In the attention mechanism, learning occurs in accordance with the previously described method to generate a sentence. The first word is created, the second word most related to the first word is created, and the third word that can be naturally connected to the preceding two words is then created. There are sentences, however, that do not follow this principle. For example, in the sentence, “The girl loved by many boys is my sister,” the verb “is” refers to “girl,” which is far away, not “boys,” which is right next to it. The attention mechanism randomly resets the initial parameter values1) to predict the next word. Therefore, with neural network training, it takes a long time for the most relevant words to be assigned high attention scores, while a massive data input and subsequent large amount of energy are needed for accurate analysis. However, linguists instantly ascertain this special case through sentence analysis because the attention mechanism is closely akin to syntax analysis in linguistics, which breaks down the constituents of a sentence and analyzes their relationships. Consequently, consulting linguists, instead of resetting parameter values, could yield initial values that approximate correct ones, thus significantly reducing the time required for neural network learning and the astronomical costs of developing AI.
Parameter: A variable that allows the values passed as factors to be used within a function when calling a function. It affects the operation of software or systems and can be understood as data input from the outside.
The results of normal vectorization of 10 homonyms (left) and the results of vectorization that factored in grammatical structures derived from syntax analysis (right). It can be seen that homonyms are better distinguished on the right side than on the left side.
Q3
Why do we need an AI language model tailored to the Korean language?
American companies take the lead in AI-related businesses, so other countries are forced to use the AI models developed by these companies and make modifications depending on their specific situations. The same holds true for language models. Yet, there are about 7,000 languages in the world, and each language has its unique systems and characteristics. In this respect, the chance is low that an English-based algorithm will seamlessly apply to other languages. Some may settle for a model with 90% accuracy, while others absolutely need a model with super high accuracy. Thus, it is time for Korean language scholars and engineers to collaborate on developing a language model with almost perfect performance to reflect the special features of the Korean language.
Q4
You started delving into software 20 years ago and currently engage in AI-related studies and research. Do you have any special memories?
In 1999, at the forefront of the digital age, I participated in the Korean informatization project designed to construct a Korean corpus and electronic dictionary. Despite the pivotal role of linguists in developing programs, both linguists and programmers suffered from a lack of communication due to their seemingly different disciplines. To overcome this dilemma, I taught myself C and C++ programming languages, which not only was intriguing but also enabled me to effectively interact with developers. It was 2018 when I seriously approached the field of artificial intelligence. At the time, I set my sights on creating one useful program rather than exploring all fields of computer science. In those days, works of medieval literature such as 『Seokbosangjeol』 and 『Wolinseokbo』 became digitized, but the search function did not work properly, causing great inconvenience. I created a program through which typing a keyword generates a list of all of the same keywords appearing in literary works and distributed it to my juniors and seniors as well as other faculty members around me. Although I spent many sleepless nights fixing errors and updating the program, I felt rewarded when they thanked me for helping them significantly reduce the time they spent on research papers.
Q5
What does it take to break down barriers between disciplines and promote inter-disciplinary convergence?

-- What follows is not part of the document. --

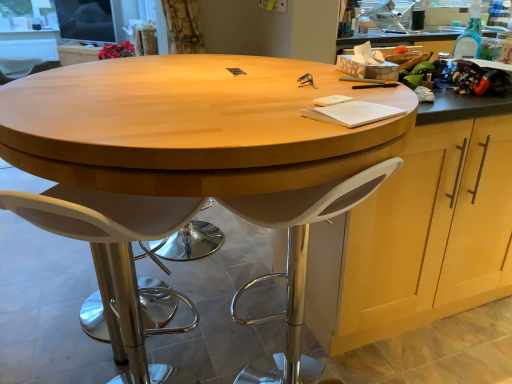
The image size is (512, 384). Find the location of `free point behind white plastic stool at lower left, which is the 1th chair in front-to-back order`. free point behind white plastic stool at lower left, which is the 1th chair in front-to-back order is located at coordinates (167, 339).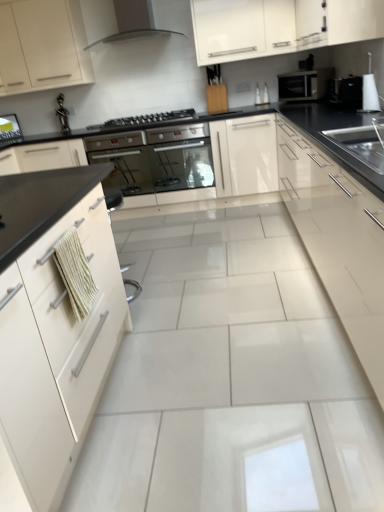
Question: From a real-world perspective, is white glossy kettle at upper right, which is counted as the 1th appliance, starting from the front, on top of white glossy cabinet at left, placed as the 2th cabinetry when sorted from left to right?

Compared to programming, linguistics bears some analogy to mathematics in that it has fixed rules unlike other disciplines in the humanities. Moreover, both programming and linguistics deal with “language.” Nevertheless, many students find programming classes demanding. Similar to my approach, I encourage students to refrain from pursuing the high-hanging fruit (which requires in-depth and extensive study) and instead approach other disciplines with a focus on setting and fulfilling a simple, yet definite goal. This way, they will become motivated and feel a sense of accomplishment. Fortunately, quite a few students have come to realize the importance of their exposure to non-major disciplines. I am also putting a lot of effort into devising ways to make my classes more engaging and effective, further inspiring the students to make the most of their studies.
Q6
Please tell us about your research plans down the road.
Reinforcing the presence of linguists in NLP research entails conclusive evidence that their linguistic knowledge enhances the performance of AI language models. The development of a deep learning-based Korean morpheme analyzer is only the first step toward a much wider world of natural language processing. As a linguist, I am determined to contribute to developing AI language models that embrace the traits and individuality of the Korean language and to cultivating the talent to facilitate the process.